# Aim of the exercise
In the article about fake news in content marketing, what example illustrates how two methods of calculation can both produce "fact"?

# Reading text
* * * * * * * * *
Unless you’ve been living completely off the grid, you’re probably sick of all the drama about fake news.

But here’s the thing. Fake news isn’t new. And it isn’t limited to news. In fact, it has a special affinity for content marketing.

The more we have to compete for eyeballs and dollars, the more likely we are to be tempted to cross the line into…let’s call it “subjective fact,” shall we? Sometimes we do it on purpose, but, more often than not, we just wake up one day and find ourselves writing something that’s total BS. Because “subjective facts” don’t always call attention to themselves with flashing red lights. Sometimes, they’re dull, dented, and scratched — so blah they don’t even attract attention…but they do hold up an argument or claim that would fall apart without them.

And that’s a problem. Whether it’s stretching the truth to make the facts fit the argument you’re trying to support, ignoring contradictory facts, or employing logical fallacies, these things undermine your credibility more than you realize. While people who already passionately support you will be nodding their heads in agreement, the people you’re trying to convince will be thinking, “Now, wait a minute…”

And you know what they’ll conclude? Either that you’re not smart enough to spot the holes in your own argument, that you think they’re not smart enough to catch you, or that you’re not ethical enough to care. And none of those conclusions are especially helpful to your business goals.

So pull up a chair (and a mirror), take a deep breath, and let’s examine our consciences (I know, I know…but I’m a cradle Catholic, and it’s almost Lent) to see how the scourge of fake news can infiltrate content marketing.

Being sneaky

“Don’t ask, don’t tell”

Despite the recent wailing and gnashing of teeth about “alternative facts,” there’s actually something to it. The unemployment rate is a good example. Let’s look at two different methodologies for calculating that number. One includes part-time workers who would prefer to be full-time, people who are working in jobs below their skills and experience, and people who have finally given up. The other leaves those folks out. The two methodologies would deliver vastly different results — and yet both would be “fact.” Alternative facts.

If there are circumstances that are vital to correctly interpreting your conclusions, results, statistics, etc., be transparent. Crossing your fingers and hoping no one asks isn’t lying, but it is sneaky. And misleading. And, if you get caught, your audience won’t trust you anymore.

Misusing modifiers

The same fact can convey very different meanings depending on the words used to modify it. Consider the difference between, “A full 40% of Americans are trying to lose weight” and “Only 40% of Americans are trying to lose weight.” Again, it’s not lying…but it is telling your readers what to think about your “fact” rather than letting them decide for themselves.

Stretching the truth

(what my professors would have called “hyperbole” and my mama would have called “lying”)
* * * * * * * * *
# Recorded information
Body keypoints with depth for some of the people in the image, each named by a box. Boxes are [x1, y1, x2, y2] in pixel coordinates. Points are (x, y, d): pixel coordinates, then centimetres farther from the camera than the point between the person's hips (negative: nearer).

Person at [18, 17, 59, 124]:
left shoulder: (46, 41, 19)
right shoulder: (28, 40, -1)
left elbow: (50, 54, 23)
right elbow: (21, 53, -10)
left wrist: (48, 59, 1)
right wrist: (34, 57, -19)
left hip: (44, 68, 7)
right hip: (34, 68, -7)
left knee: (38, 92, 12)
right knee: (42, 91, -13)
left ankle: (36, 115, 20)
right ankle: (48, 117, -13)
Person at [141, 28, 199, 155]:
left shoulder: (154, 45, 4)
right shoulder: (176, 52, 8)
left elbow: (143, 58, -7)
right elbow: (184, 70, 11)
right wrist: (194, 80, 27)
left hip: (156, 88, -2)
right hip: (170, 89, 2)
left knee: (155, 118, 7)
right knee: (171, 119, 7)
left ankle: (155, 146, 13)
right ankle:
* * * * * * * * *
# Exercise answer
The unemployment rate.